Chapter 8: Loops | Chapter 10: Functions |
In this chapter we’ll follow a very simple example that uses the concepts we’ve learned so far. We’re going to write a program that calculates the tip at a restaurant.
There are many ways to go about designing and writing a program. One way that often works well is to imagine someone using the program, and describe what that would be like. This has the advantage of making sure the program will be useful once written. (This may seem like an obvious thing to want from a program, but you’d be surprised how many programs end up useless because their designers didn’t really think about what they would be like to use.)

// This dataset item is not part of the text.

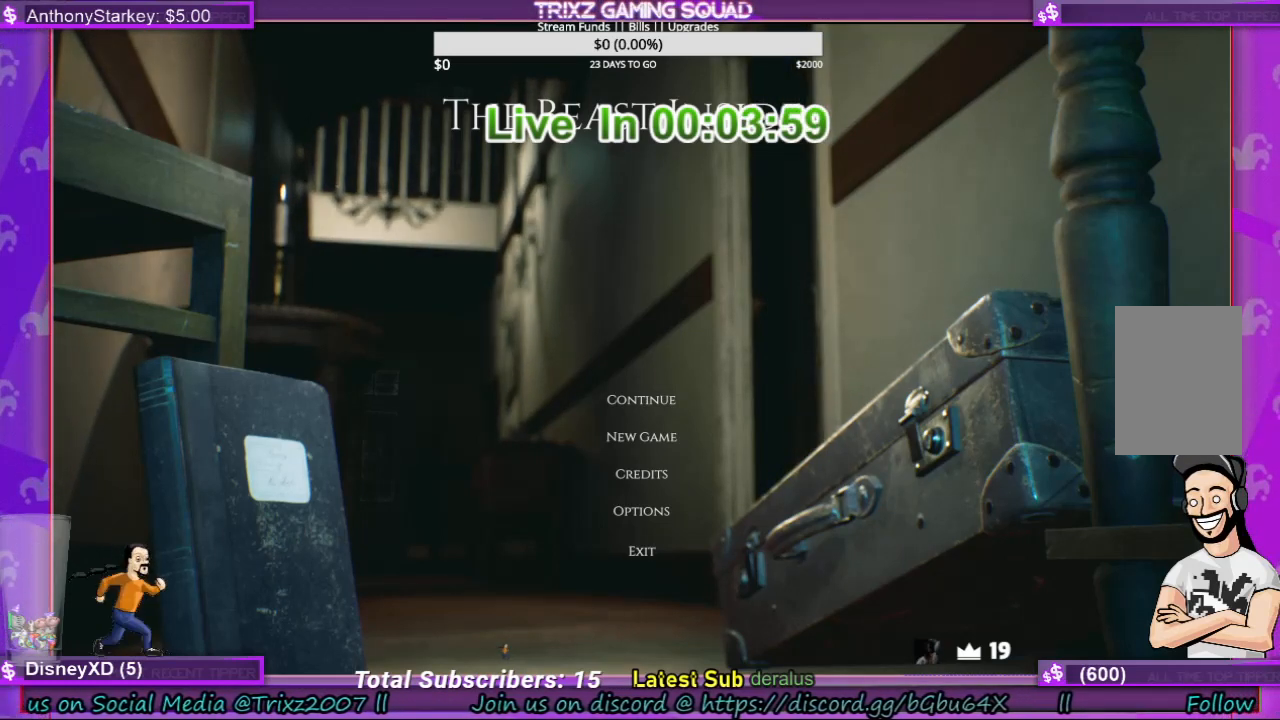
{"keys": [], "mouse": [], "events": []}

So we’re imagining our user, call him Tom, at a restaurant. The bill comes and he needs to write down the tip, and wants to use the program to calculate the tip for him. Therefore, at the very least, the program must display the tip for Tom to write down. But the tip depends on the value of the bill, so at some point the program must be given this information. This leads us to the following interaction:
That’s called a use case—a fictitious but realistic interaction between the user and the program. They become especially useful when designing larger programs. A use case for Microsoft Word might be, “The user wants to add a table of contents to their document.” Sometimes after writing a use case it becomes apparent that the user needs to do far too much work, or understand too many abstract concepts, or perform too many steps to do achieve something simple. They are a great way to see the world from the user’s point of view.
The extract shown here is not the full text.